A rocket flies upward with a velocity of 1050 km/h and at an angle of 30 degrees to the vertical. If the rocket runs out of fuel determine:

(i) The maximum additional altitude, h.
(ii) The corresponding time.
(iii) The horizontal distance at this time
The gravitational acceleration during this flight is 9.52 m/s^2

a) find vertical velocity: 1050*sin30

mgh=1/2 m (1050sin30)^2 solve for h.
b) h=1050sin30*t-1/2 g t^2 solve for t.
c) distance=1050cos30*t

Thanks a lot

To answer these questions, we need to analyze the motion of the rocket. We will break down the initial velocity into its horizontal and vertical components.

Given:
Initial velocity, v = 1050 km/h
Launch angle, θ = 30 degrees
Gravitational acceleration, g = 9.52 m/s^2

Step 1: Find the initial horizontal and vertical velocities.

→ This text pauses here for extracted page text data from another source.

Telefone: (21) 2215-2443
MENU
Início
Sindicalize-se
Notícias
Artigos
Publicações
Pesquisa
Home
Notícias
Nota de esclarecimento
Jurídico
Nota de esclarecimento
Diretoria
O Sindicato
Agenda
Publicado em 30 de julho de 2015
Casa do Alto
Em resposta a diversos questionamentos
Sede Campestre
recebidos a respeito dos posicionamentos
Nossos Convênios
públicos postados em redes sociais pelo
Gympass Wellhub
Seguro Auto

The horizontal component of velocity (Vx) remains constant throughout the flight since there is no external force acting in the horizontal direction. Therefore, Vx = v * cos(θ).

Vx = 1050 km/h * cos(30°) = 1050 km/h * (√3/2) ≈ 909.09 km/h.

The vertical component of velocity (Vy) will change due to the acceleration of gravity. Initially, the rocket is moving upward, so Vy = v * sin(θ).

Vy = 1050 km/h * sin(30°) = 1050 km/h * (1/2) = 525 km/h.

Step 2: Determine the maximum additional altitude (h).

At the highest point of the rocket's trajectory, the vertical velocity becomes zero (Vy = 0). We can find the time it takes for Vy to reach zero and calculate the additional altitude.

Using the kinematic equation v = u + at, where v is the final velocity, u is the initial velocity, a is the acceleration, and t is the time:

Final vertical velocity (Vfy) = 0
Initial vertical velocity (Vy) = 525 km/h = 525,000 m/3600 s ≈ 145.83 m/s
Acceleration due to gravity (g) = 9.52 m/s^2

Using v = u + at and rearranging, we get t = (Vfy - Vy) / (-g).

t = (0 - 145.83) / (-9.52) ≈ 15.31 s.

Now, we can find the additional altitude (h) using the equation s = ut + (1/2)at^2, where s is the displacement.

Displacement (s) = ?
Initial velocity (u) = 145.83 m/s
Time (t) = 15.31 s
Acceleration (a) = -9.52 m/s^2 (negative because the rocket is moving opposite to the direction of acceleration due to gravity)

s = ut + (1/2)at^2

s = 145.83 * 15.31 + (1/2) * (-9.52) * (15.31)^2 ≈ 1105.22 m

So, the maximum additional altitude (h) is approximately 1105.22 meters.

Step 3: Find the corresponding time.

Since the rocket runs out of fuel, we need to consider the time it takes for the rocket to reach its maximum additional altitude, which we found in the previous step.

The total time of flight will be twice the time taken to reach the maximum altitude (t_total = 2t).

t_total = 2 * 15.31 ≈ 30.63 s

So, the corresponding time is approximately 30.63 seconds.

Step 4: Calculate the horizontal distance traveled at this time.

The horizontal distance (d) traveled during the time of flight can be calculated using the equation d = Vx * t_total.

Horizontal velocity (Vx) = 909.09 km/h = 909.09 * 1000 m/3600 s ≈ 252.52 m/s
Time (t_total) = 30.63 s

d = 252.52 * 30.63 ≈ 7735.73 m

Therefore, the horizontal distance at this time is approximately 7735.73 meters.